## Exercise directions
What follows is data; output all of it exactly as given.

The data: Begin

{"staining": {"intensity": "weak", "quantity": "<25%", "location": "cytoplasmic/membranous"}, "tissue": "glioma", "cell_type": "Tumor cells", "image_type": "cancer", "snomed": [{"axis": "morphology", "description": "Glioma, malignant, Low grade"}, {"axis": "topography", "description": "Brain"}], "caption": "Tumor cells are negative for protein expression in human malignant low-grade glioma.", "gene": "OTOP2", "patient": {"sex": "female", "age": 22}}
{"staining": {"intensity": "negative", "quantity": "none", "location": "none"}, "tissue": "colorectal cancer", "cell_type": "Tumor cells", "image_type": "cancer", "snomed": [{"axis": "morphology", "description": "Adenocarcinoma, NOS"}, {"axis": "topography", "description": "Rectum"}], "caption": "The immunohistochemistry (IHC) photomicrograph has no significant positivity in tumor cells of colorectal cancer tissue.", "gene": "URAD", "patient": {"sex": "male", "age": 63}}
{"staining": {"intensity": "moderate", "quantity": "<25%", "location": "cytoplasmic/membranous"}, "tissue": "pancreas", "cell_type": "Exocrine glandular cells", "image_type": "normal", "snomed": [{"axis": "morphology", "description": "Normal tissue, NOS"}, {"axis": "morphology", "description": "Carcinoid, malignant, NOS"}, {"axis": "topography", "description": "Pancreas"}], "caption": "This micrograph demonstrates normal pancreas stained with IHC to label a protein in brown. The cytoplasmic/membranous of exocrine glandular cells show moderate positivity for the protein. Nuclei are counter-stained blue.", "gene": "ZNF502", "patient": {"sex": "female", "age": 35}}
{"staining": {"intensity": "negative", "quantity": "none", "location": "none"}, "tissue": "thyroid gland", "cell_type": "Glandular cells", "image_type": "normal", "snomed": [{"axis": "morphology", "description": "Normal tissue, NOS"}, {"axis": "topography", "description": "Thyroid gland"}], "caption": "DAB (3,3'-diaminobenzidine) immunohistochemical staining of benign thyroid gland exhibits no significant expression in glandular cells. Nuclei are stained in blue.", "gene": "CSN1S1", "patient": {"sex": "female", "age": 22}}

The data: End

## Task response
{"staining": {"intensity": "weak", "quantity": "<25%", "location": "cytoplasmic/membranous"}, "tissue": "glioma", "cell_type": "Tumor cells", "image_type": "cancer", "snomed": [{"axis": "morphology", "description": "Glioma, malignant, Low grade"}, {"axis": "topography", "description": "Brain"}], "caption": "Tumor cells are negative for protein expression in human malignant low-grade glioma.", "gene": "OTOP2", "patient": {"sex": "female", "age": 22}}
{"staining": {"intensity": "negative", "quantity": "none", "location": "none"}, "tissue": "colorectal cancer", "cell_type": "Tumor cells", "image_type": "cancer", "snomed": [{"axis": "morphology", "description": "Adenocarcinoma, NOS"}, {"axis": "topography", "description": "Rectum"}], "caption": "The immunohistochemistry (IHC) photomicrograph has no significant positivity in tumor cells of colorectal cancer tissue.", "gene": "URAD", "patient": {"sex": "male", "age": 63}}
{"staining": {"intensity": "moderate", "quantity": "<25%", "location": "cytoplasmic/membranous"}, "tissue": "pancreas", "cell_type": "Exocrine glandular cells", "image_type": "normal", "snomed": [{"axis": "morphology", "description": "Normal tissue, NOS"}, {"axis": "morphology", "description": "Carcinoid, malignant, NOS"}, {"axis": "topography", "description": "Pancreas"}], "caption": "This micrograph demonstrates normal pancreas stained with IHC to label a protein in brown. The cytoplasmic/membranous of exocrine glandular cells show moderate positivity for the protein. Nuclei are counter-stained blue.", "gene": "ZNF502", "patient": {"sex": "female", "age": 35}}
{"staining": {"intensity": "negative", "quantity": "none", "location": "none"}, "tissue": "thyroid gland", "cell_type": "Glandular cells", "image_type": "normal", "snomed": [{"axis": "morphology", "description": "Normal tissue, NOS"}, {"axis": "topography", "description": "Thyroid gland"}], "caption": "DAB (3,3'-diaminobenzidine) immunohistochemical staining of benign thyroid gland exhibits no significant expression in glandular cells. Nuclei are stained in blue.", "gene": "CSN1S1", "patient": {"sex": "female", "age": 22}}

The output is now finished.